私のすすめる ナガラスケッチ思い出紀行 宇田 憲司(宇治久世)  PDF

人間70年のスケッチ映画人生

 本書は、前著『スケッチブックの向こうに』(つむぎ出版2014)に引き続くA5判の水彩画集である。京都のシネマ名所を中心に、関連する静物画5点、風景画105点に気の利いた短文の随想を交え、映画の発祥地京都を彷彿とさせる景観を選び、懐かしげに紹介している。
 共同執筆者として映画監督の中島貞夫氏を招く。著者の描く「映画のある風景」に触発されては、リュミエール兄弟による映写機の発明から、その2年後に稲畑勝太郎に持ち帰られ、牧野省三がここ京の地で映画製作を開始して、自身も映画を志し製作実施に至ったなど23項目にわたって心熱くも語られる。

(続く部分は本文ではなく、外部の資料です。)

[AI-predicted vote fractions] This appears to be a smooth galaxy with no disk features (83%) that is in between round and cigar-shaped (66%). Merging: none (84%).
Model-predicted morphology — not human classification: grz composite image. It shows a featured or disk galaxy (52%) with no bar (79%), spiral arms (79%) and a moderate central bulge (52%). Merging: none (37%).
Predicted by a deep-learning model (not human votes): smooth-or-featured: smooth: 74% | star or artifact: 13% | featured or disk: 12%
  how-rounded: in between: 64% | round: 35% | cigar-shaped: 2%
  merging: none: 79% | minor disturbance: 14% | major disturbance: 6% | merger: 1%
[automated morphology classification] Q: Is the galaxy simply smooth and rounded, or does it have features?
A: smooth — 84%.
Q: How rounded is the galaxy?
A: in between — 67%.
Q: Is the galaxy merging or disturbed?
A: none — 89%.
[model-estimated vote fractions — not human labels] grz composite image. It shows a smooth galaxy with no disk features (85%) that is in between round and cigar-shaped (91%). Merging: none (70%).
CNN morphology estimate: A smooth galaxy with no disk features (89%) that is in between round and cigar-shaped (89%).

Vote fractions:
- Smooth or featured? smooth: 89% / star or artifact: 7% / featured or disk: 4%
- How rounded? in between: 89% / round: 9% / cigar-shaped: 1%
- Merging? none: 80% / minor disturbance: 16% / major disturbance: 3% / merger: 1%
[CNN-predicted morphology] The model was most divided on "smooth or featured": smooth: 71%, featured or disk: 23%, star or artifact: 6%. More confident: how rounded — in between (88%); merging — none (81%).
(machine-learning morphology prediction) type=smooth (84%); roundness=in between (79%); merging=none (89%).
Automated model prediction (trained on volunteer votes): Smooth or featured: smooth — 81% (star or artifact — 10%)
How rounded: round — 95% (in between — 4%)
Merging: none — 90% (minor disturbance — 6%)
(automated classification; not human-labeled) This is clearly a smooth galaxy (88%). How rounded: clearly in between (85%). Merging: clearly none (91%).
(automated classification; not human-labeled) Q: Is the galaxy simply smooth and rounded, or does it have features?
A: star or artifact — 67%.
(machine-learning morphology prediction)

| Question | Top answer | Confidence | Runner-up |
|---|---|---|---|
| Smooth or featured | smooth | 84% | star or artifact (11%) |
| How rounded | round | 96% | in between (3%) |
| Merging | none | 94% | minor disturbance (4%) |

そのシネマの思い出は、歴史の重みを感じさせ、短くも圧巻の証言である。
 また、著者の映画への思いがどのように生じたかを「チャンバラ映画私史」30項目にまとめる。今は亡き祖母に連れられ映画鑑賞に親しんだ幼児期・少年期からの映画への傾倒とその時々の映画の栄枯盛衰のあり様を語っては、昔はそんなこともあったかとの実感を新たにしてくれる。
 巻末の解説には、1948年生まれで同年代と称する一歳年上の帝京大学文学部教授の筒井清忠氏が「同世代としての共感」を述べる。同世代の一人としてならこの私も、幼き日にラジオから流れ来た、今もはっきり想い浮かぶ「笛吹童子」や「赤胴鈴之助」のテーマソングがふと口につく。60余年の歳月が如何に迅速に過ぎ、無常に流れ去るのかと思い至される。

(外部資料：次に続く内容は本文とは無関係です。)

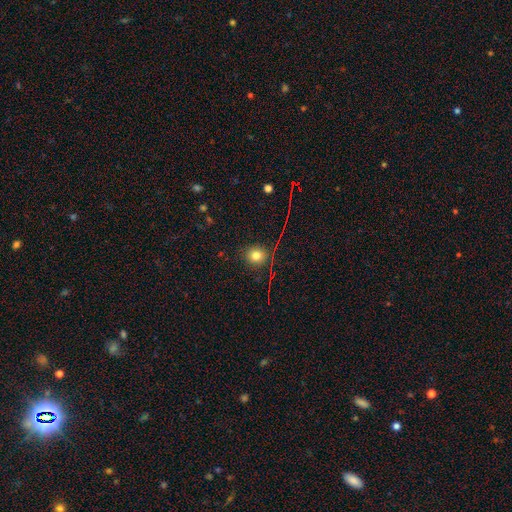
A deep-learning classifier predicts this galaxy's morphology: Smooth or featured: smooth — 77% (star or artifact — 16%)
How rounded: round — 83% (in between — 16%)
Merging: none — 87% (minor disturbance — 9%)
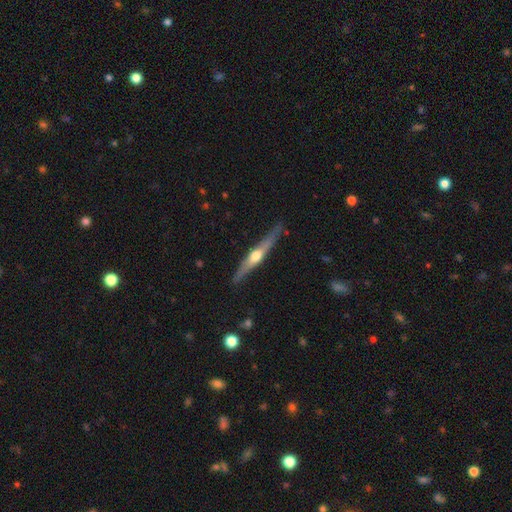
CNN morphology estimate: Overall: featured or disk (71%). Edge-on disk: yes (97%). Edge-on bulge: rounded (93%). Merging: none (87%).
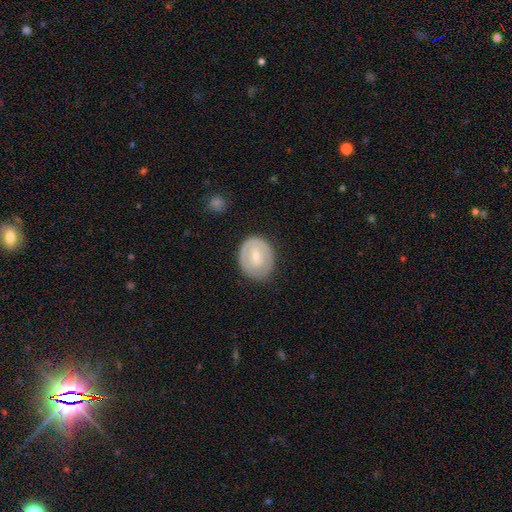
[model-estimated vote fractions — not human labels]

 中島監督の作品は、大阪の地下鉄中央線は九条駅下車3分の地にある、私も1口株主をしている場末の映画館「シネ・ヌーヴォ」で数本見た。四国のサンカ者を主題に描いた「瀬降り物語」では、万引き青年が警察官に追われ屋根伝いに逃げ惑う時に映し出された夕焼け空の映像が、透き通る赤ワインが芳醇に匂い輝くとでも言えるような美しい赤色に赤々と凝縮しており、今も印象深く目に浮かぶ。
 我が家での本書への感想は、次女曰く「音楽と一緒で、さっと聞く。この画集も、さっと見るのがよい」とのこと。また、妻曰く「映画の絵とこだわらなくとも、京都スケッチ散策案内として眺めれば楽しいじゃない!」と。もちろん著者本人の努力と苦労の結晶ではあろうが「どちらにしろ、かるーい読みもので、電車の中でも読めるヤン。人間70年もそんなものですか?」と達観した振りをしながら、著者の末長いスケッチ人生を祈る。ご購入ご一読をお勧めする。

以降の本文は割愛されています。